Z punktu widzenia nowoczesnej genetyki co najmniej jeden aspekt tych zasad nie dawał większej szansy na sukces: ogromna niejednorodność rzymskiego społeczeństwa pozwalała selekcji na najswobodniejszą z możliwych gier. Poniesiono klęskę, ponieważ dokonano pewnych założeń, dużych i małych, które były w oczywisty sposób fałszywe.

Jakie były owe fałszywe założenia? Pierwszym było to, iż rzymska klasa rządząca dobrze nadaje się do radzenia sobie ze światową sytuacją, za którą była częściowo odpowiedzialna. Jednak, jak możemy zauważyć, warunki z którymi potrafiła sobie radzić były tymi, które sama już zniszczyła. Militarna ekspansja została zastąpiona pokojową stabilizacją.* Małe państwo zastąpione zostało wielką federacją. Rasową jedność i moralną spójność zastąpiła skrajna różnorodność charakterów i celów, tylko chwilowo ukryta przez pokój wynikający z wyczerpania**. Rzymska klasa rządząca po osiągnięciu swego celu nie miała już nic do roboty. Utraciła swój świadomy cel, podstawę swego doboru partnerów [do małżeństwa i rozmnażania], a wraz z nią swoją społeczną spójność. Jako klasa znikła więc. Jak i gdzie odeszła, będziemy musieli zbadać.

Drugie fałszywe założenie wynikło z niedostrzeżenia paradoksu rzymskiej sytuacji. Bowiem Rzym i społeczeństwo Italii, choć kulturowo i politycznie dominujące nad całym Imperium, fizycznie i biologicznie było tylko małą i zależną jego częścią. Dominacja zaś, już po kilku pokoleniach ustąpiła zależości - z powodów, którym przyjrzymy się bliżej.

Zanim jednak przeanalizujemy Imperium, musimy spojrzeć na to, co działo się w samym Rzymie. Już w tym czasie rząd Augusta okazał się niezdolny do uregulowania napływu bogactw do miasta. Mimo swej pozornej potęgi i prestiżu, polityką władcy w jego stolicy nadal rządził strach. Władca ten miał w Italii gwardię pretoriańską, złożoną z dziewięciu kohort ludzi o czystej italskiej krwi. Miał też w Rzymie swą osobistą straż przyboczną, złożoną z równie rasowo czystych Germanów. Nie wystarczały one jednak, by zaniechać praktyki utrzymywania obywateli w spokoju przez dawanie im łapówek - przez politykę zapewniania im panem et circenses***. To określenie Juwenala wydaje się być komentarzem do reform princepsa - owe reformy utonęły w bogactwie wielkiego miasta.

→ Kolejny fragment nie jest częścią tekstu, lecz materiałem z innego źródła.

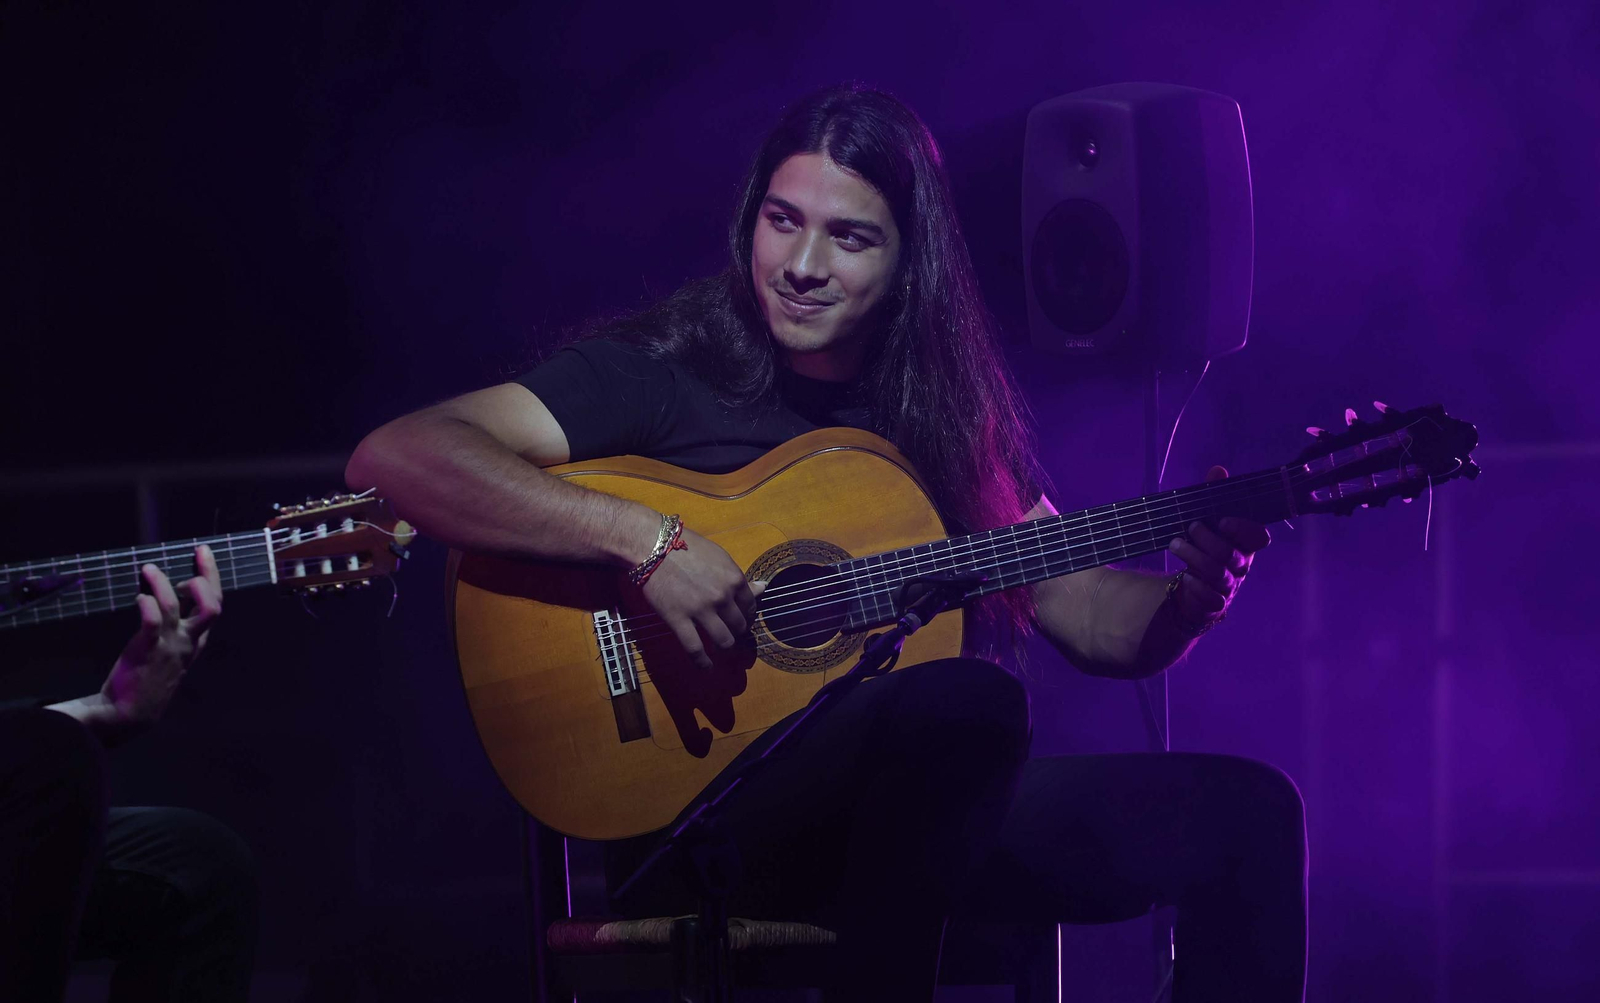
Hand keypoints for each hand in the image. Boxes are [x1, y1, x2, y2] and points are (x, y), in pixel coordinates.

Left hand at [100, 545, 223, 731]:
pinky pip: (152, 622)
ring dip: (162, 583)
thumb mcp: (172, 655)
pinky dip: (147, 604)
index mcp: (196, 641)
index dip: (211, 578)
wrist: (130, 714)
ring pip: (175, 607)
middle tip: (198, 553)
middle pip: (211, 604)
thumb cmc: (148, 682)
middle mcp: (189, 642)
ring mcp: (169, 646)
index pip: (214, 605)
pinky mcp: (147, 651)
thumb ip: (175, 630)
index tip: (202, 556)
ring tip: (148, 569)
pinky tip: (139, 597)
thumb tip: (167, 597)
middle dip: (207, 574)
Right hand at [638, 526, 763, 669]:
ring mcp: (701, 611)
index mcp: (734, 579)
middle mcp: (722, 597)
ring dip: (725, 647)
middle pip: (739, 626)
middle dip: (737, 632)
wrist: (654, 546)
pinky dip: (703, 663)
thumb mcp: (720, 557)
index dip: (747, 615)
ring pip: (724, 641)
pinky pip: (695, 649)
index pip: (750, 607)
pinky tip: (707, 667)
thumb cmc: (687, 546)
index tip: (740, 618)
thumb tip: (763, 588)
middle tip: (730, 632)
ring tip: (721, 648)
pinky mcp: (679, 621)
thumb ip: (739, 577)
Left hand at [1167, 466, 1271, 625]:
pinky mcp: (1215, 603)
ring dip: (1193, 557)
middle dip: (1207, 539)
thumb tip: (1218, 469)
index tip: (1222, 520)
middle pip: (1231, 555)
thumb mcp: (1207, 521)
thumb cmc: (1204, 548)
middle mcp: (1241, 565)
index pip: (1258, 538)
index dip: (1243, 529)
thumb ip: (1213, 496)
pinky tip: (1184, 576)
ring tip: (1174, 544)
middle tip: (1188, 528)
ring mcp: (1229, 586)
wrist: (1192, 587)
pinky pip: (1211, 597)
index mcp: (1244, 544)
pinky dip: (1197, 586)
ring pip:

-------------------------------------------------

* Dosłownie "maintenance", czyli "utrzymywaniem" czy "podtrzymywanie".


** To wytłuszczenie jest moje, nie Darlingtona. Po prostu nie mogłem go sobie odmówić, tak wydało mi się to wyjątkow celne. Oraz naprawdę niezwykle AKTUALNE.

*** "Chleba i igrzysk". (Of course.)



triarius

---------------------------------------------------
Caeterum lewactwo delendum esse censeo.